Para elevar as áreas destinadas aos pedestres e a segurança deles, a prefeitura do Recife (PE) também tem investido em iniciativas de urbanismo tático em diferentes locais da cidade. Em 2021, a ladeira Monte Guararapes e as avenidas Chapada do Araripe e Serra da Mantiqueira na comunidade de Jardim Monte Verde, no Sul do município, foram reformuladas, organizando o tráfego e dando mais lugar para quem caminha em vias que não possuem calçadas ou onde elas são estreitas. De acordo com o governo local, foi criada ainda uma região compartilhada entre carros e pessoas com limite de velocidade em 20 quilômetros por hora.
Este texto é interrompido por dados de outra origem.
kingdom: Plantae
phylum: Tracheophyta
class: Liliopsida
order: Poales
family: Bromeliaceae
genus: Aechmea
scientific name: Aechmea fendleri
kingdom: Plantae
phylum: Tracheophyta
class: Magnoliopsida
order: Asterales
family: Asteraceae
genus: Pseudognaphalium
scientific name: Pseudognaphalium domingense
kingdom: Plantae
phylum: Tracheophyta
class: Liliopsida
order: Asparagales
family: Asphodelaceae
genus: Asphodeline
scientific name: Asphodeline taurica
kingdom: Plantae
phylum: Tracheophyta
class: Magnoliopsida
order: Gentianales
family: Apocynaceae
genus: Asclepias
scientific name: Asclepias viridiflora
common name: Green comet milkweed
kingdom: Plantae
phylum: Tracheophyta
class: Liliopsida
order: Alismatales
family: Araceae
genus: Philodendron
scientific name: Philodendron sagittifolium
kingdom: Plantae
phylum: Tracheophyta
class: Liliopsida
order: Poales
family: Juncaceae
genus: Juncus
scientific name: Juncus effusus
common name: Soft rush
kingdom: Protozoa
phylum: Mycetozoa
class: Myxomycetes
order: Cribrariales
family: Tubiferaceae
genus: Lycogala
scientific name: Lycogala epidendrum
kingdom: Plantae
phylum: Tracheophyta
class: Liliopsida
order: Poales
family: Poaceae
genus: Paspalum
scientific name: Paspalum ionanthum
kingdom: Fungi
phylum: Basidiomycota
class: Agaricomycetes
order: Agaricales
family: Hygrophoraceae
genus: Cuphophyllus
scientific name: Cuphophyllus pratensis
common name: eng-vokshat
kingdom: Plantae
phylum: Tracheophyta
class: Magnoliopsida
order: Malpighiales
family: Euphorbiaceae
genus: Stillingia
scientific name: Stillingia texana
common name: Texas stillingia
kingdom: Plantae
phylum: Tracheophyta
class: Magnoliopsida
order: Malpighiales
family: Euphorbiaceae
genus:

Mobiliário, plantas e sinalização também foram incorporados nesse ponto da capital pernambucana.

A intervenção foi implementada pela Autarquia de Trânsito e Transporte Urbano do Recife (CTTU) em parceria com a Secretaria Executiva de Inovação Urbana, a NACTO-GDCI, instituição referência em mobilidade, e a Iniciativa Bloomberg de Segurança Viária Global. Pesquisa feita por essas entidades apurou que 86% dos usuários dessas ruas chegavam a pé ou de bicicleta à área e que um terço dos pedestres eram crianças. As novas medidas aumentaram a segurança de todos e possibilitaram a criação de um novo ambiente para a interação social e a convivência do público infantil, com jogos pintados no chão. Ao todo, foram instalados 14 pontos de urbanismo tático no município somente em 2021.